Le problème (heureusement) avec cette méthode est qu’elle est facile à contourner. Tout citoyen peut simplement utiliser un routage onion ou un proxy pour accéder aux sites qu’il souhaite. Le gouvernement compte sur le fait que les citoyens ne soient pas conscients de ces choix. Cependant, il est inévitable qu’un jour, les filtres des FAI deviennent complètement inefficaces alors que les gens prennent de plus en plus conscience de la manière de les contourner.
Blocage des ASN
Lorsque les proxies posent des problèmes, le blocage des numéros de système autonome (ASN) offre un moyen très controversé de bloquer l’accès à des sites Web particuliers.

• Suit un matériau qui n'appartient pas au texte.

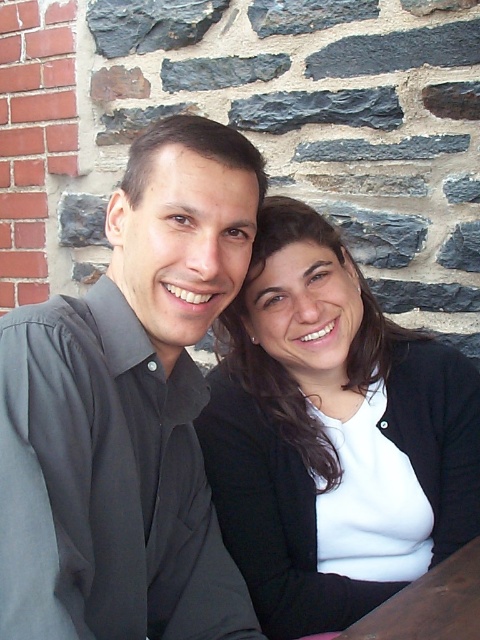
You are standing at the point labeled as point (187, 294) and want to take a photo of the scene. The camera you are using has a focal length of 50mm and a sensor size of 36mm. What is the minimum distance you need to move backward to ensure the entire scene fits within the camera frame?

The point labeled point (187, 294) is 37.68 inches away from the viewer. To calculate the minimum distance to move backward, first convert the focal length to inches. 50mm is approximately 1.9685 inches. The sensor size of 36mm converts to about 1.417 inches. Using the formula for field of view, FOV in inches would be 2 times the sensor size divided by the focal length. So, FOV is 2 times 1.417 divided by 1.9685, which equals roughly 1.43 inches. Since the current distance is 37.68 inches, and the FOV is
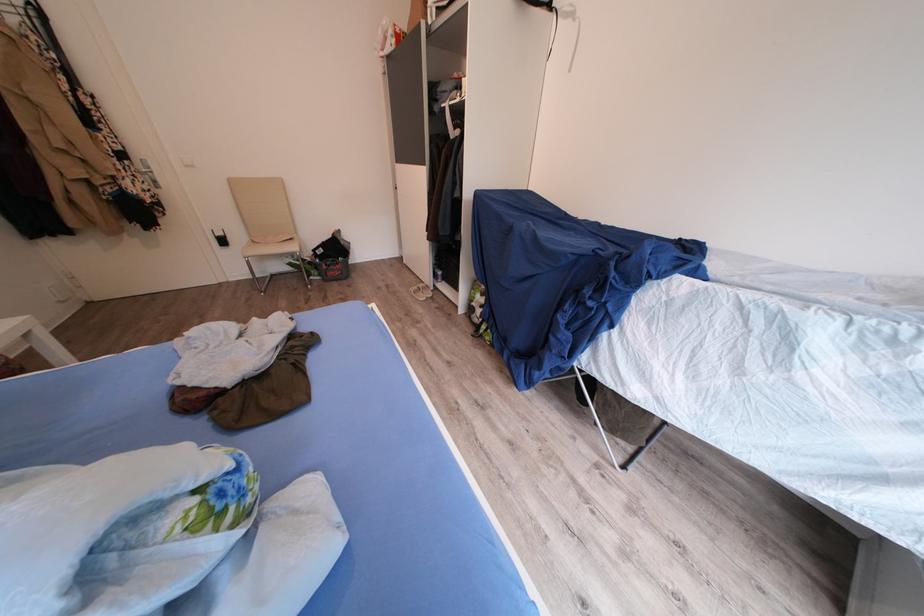
The location [119,529] corresponds to which object?

This point indicates the patterned pillow.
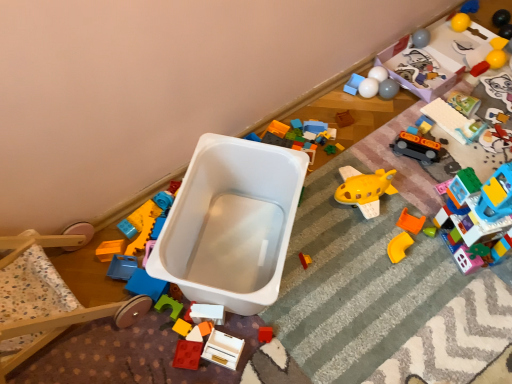
Where is `free space between white plastic toy at center, the 14th toy when ordered from right to left, and orange plastic train at center, the eleventh toy positioned from the left`? The height and width of the screenshot is (384, 512). free space between white plastic toy at center, the 14th toy when ordered from right to left, and orange plastic train at center, the eleventh toy positioned from the left is located at coordinates (330, 221).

Pour rendre cela plus facile à comprendre, chaque FAI a un ASN attribué à des plages d’IP particulières qu’il contrôle. Si un gouvernement veut bloquer un site Web, il peut “tromper” sa propre infrastructure en allouant un ASN plus petit (créant ainsi un chemin de moindre résistance) avec une plage d’IP contenant l’IP du site qu’il veut bloquer. Cela dirigera les routeurs vers sa propre version d’un site Web particulier plutôt que vers le site lui-même. Peu importe que vous tapiez l’adresse IP ou l’URL de YouTube. Vous ne pourrez pas y accéder de toute façon car le gouvernement a trompé votre routeur en pensant que l’adresse IP est hébergée dans ce pays particulier.
Saisie des serveurs de noms de domaine de premier niveau
Si vous êtes en possession d’un serveur de domaine de premier niveau (TLD), vous disposez d’une grande flexibilité. Un domaine de premier niveau est ce que vous voyez à la fin d’un nom de domaine (“.net,” par exemple). En tant que pays contrôlant un TLD, vous pouvez refuser toute demande de nom de domaine à celui-ci. Cette méthode est également facile à contourner. Si vous connaissez l’adresse IP à laquelle le domaine pointe, vous pouvez simplement la taper dans votre barre d’adresse et entrer sur le site. Cela, et le fait que le serveur TLD doit être dans votre pays, rend les blocs TLD très peu pratiques et inefficaces.